Passage to read:
— begin —
Re: [tied] Re: PIE voiceless aspirates

From: Patrick Ryan
Message: 41776
Date: 2005-11-06

----- Original Message -----
From: "etherman23" <etherman23@...>
To: <cybalist@yahoogroups.com>
Sent: Saturday, November 05, 2005 4:04 PM
Subject: [tied] Re: PIE voiceless aspirates


> --- In cybalist@yahoogroups.com, "aquila_grande" <aquila_grande@...>
> wrote:
> >
> > I wonder: Are there any instances of phonemic difference between
> > aspirated stops and stops + h in IE?
> >
> > If this is not the case, perhaps everything that look like aspirated
> > stops were stops + h(1,2or3) in IE, and the whole consept of aspirated
> > stops an illution?
>
> There are examples of Sanskrit having a voiced aspirate where
> everywhere else has a voiced nonaspirate. For example *eg'(H)o. These
> are probably best explained as voiced stop plus laryngeal. There are
> some instances of this with voiceless aspirates. For example *ponthos.
— end —
Given instruction 1: Arrange the records as a numbered list, starting at the line with "genus: Sorbus" and continuing through the final line of the records, with any blank lines left out.
The mailing list message above and the records below are separate material.

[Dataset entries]
— begin —
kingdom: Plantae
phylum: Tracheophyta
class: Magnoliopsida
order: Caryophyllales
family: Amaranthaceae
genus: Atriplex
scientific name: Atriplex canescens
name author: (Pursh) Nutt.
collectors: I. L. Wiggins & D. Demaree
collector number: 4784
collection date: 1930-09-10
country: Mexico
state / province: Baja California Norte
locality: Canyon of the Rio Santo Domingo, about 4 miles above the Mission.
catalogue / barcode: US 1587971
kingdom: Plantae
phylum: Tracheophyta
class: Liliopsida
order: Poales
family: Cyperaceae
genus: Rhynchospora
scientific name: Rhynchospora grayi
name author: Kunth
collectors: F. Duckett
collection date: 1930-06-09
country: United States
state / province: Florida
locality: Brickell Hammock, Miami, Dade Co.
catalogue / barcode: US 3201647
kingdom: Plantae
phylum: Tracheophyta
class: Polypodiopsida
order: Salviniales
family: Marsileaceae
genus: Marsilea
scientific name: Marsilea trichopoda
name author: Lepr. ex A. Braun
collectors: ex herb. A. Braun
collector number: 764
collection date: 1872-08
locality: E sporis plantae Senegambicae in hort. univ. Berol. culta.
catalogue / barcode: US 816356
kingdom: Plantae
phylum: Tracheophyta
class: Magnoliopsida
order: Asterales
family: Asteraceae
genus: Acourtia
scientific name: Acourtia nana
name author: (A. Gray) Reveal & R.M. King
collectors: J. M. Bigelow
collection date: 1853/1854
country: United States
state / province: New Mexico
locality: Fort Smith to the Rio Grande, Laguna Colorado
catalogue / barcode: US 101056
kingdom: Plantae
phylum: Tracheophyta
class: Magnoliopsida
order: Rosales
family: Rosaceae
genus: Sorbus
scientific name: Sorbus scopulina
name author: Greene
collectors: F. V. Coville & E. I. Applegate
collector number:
— end —
Given instruction 2:
Answer these questions on the mailing list message:
(a) What message number is given for the post from Patrick Ryan?
(b) What kind of stop does the reply say Sanskrit sometimes has where everywhere else has a voiced nonaspirate?
(c) Which form is offered as an example of this pattern with voiceless aspirates?

Output 1:
1. genus: Sorbus
2. scientific name: Sorbus scopulina
3. name author: Greene
4. collectors: F. V. Coville & E. I. Applegate
5. collector number:

Output 2:
(a) 41776
(b) A voiced aspirate
(c) *ponthos